Let me give you a little background. On the last week in August 2001, my wife, Marsha, had a mammogram that showed a suspicious finding. She’d had many a suspicious reading before, and it was always a false alarm. So when she went to the radiologist for a callback, she wasn’t nervous. Neither was I.
At 11 a.m. Marsha called me at work. Her voice sounded strained. I knew something was wrong. A very blunt radiologist took a second mammogram and said, “Sure looks like cancer to me.” My response deserves a spot in the hall of bad husbandly remarks: “Ew, that doesn’t sound good.”
Instead of rushing home to her side, I stayed at work all day. Really, it was much easier on me. And much harder on Marsha, who was left wondering, “Did I call the wrong husband?” I wish I knew then what I know now. Let me give you a few tips, learned from bitter experience and personal screw-ups, on how to support your wife or girlfriend after a cancer diagnosis.
Tip #1: Be there. Man, my wife was so mad at me for not coming straight home from work. What was I thinking? I was thinking, “I have no clue what to do.” But all I needed to do was hug her, hold her, and say, “This is awful news, but we’ll get through it together.”
Tip #2: Shut up and listen (also known as the breast cancer husband’s motto). Ask her how she’s feeling. Listen empathetically. That’s therapeutic for the patient. Even if she feels lousy. Then ask her what she wants you to do to help. And follow orders.
Tip #3: Be her appointment pal. In the crazy days after diagnosis, your wife will run from doctor to doctor, seeking the best team to care for her cancer and sorting out treatment options: Lumpectomy or mastectomy? Chemo before or after surgery? What kind of chemo? Your job is to go with her. Hold her hand in the waiting room. (One study shows that hand-holding reduces stress!) Take notes or record each visit, because patients in shock typically forget much of what the doctor says, and what they do remember is often wrong. And help her keep track of questions she wants to ask. My wife and I used to come up with a list before the doctor’s visit. I’d be the keeper of the list. As the clock was ticking, I would gently remind her of questions to ask–but never ask for her unless she wants you to.
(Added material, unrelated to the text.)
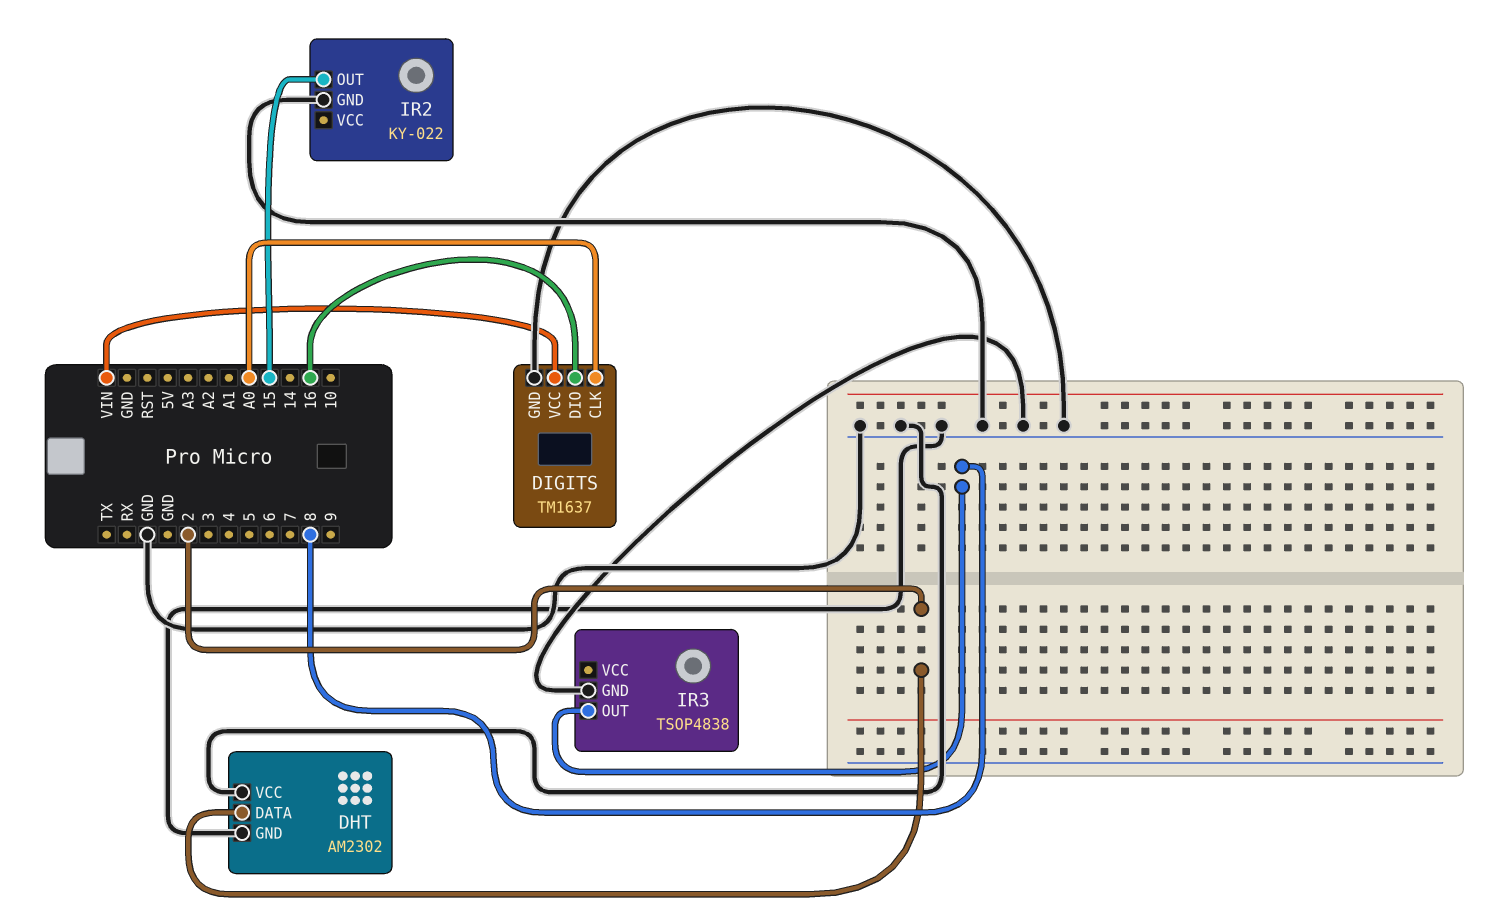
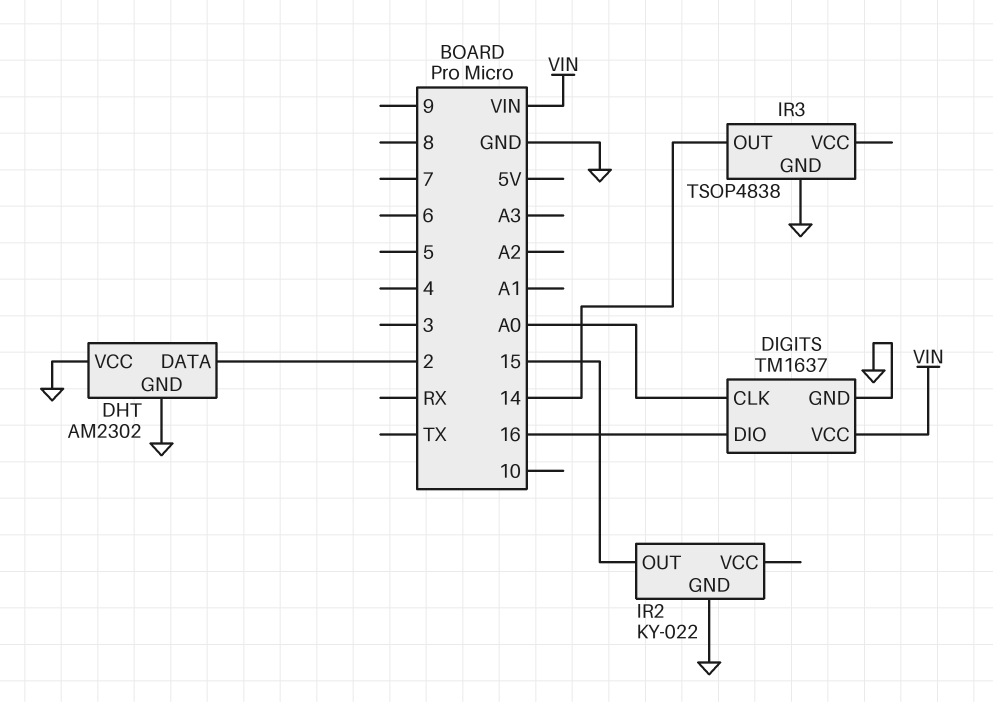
IR3 pin OUT: 8 -> 14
Tip #5: Don’t tell her what to do. Husbands want to protect their family. So many a guy feels he should make decisions for his wife regarding treatment. Don’t do that! She must make choices that make sense to her and her medical team. Your job is to be her sounding board. She may ask, “Do you like this doctor?” Or “What do you think about this surgical option?” Be honest. But don’t be hurt if she doesn’t take your advice. It’s like at work. You give your boss your best ideas. The boss listens. And then the boss does what the boss wants to do. And I don’t have to tell you who’s the boss when it comes to breast cancer.
Tip #6: Try to laugh. It took weeks after Marsha’s diagnosis to recover our ability to chortle. We went wig shopping in a salon catering to cancer patients. I saw boxes of really big wigs. “Honey, would you mind trying one on?” I ventured. Marsha was a sport. Suddenly, she was Dolly Parton! We cracked up. The other customers must have thought that guy and his wife are nuts, cackling like fiends. But for the first time since diagnosis, we felt like ourselves again.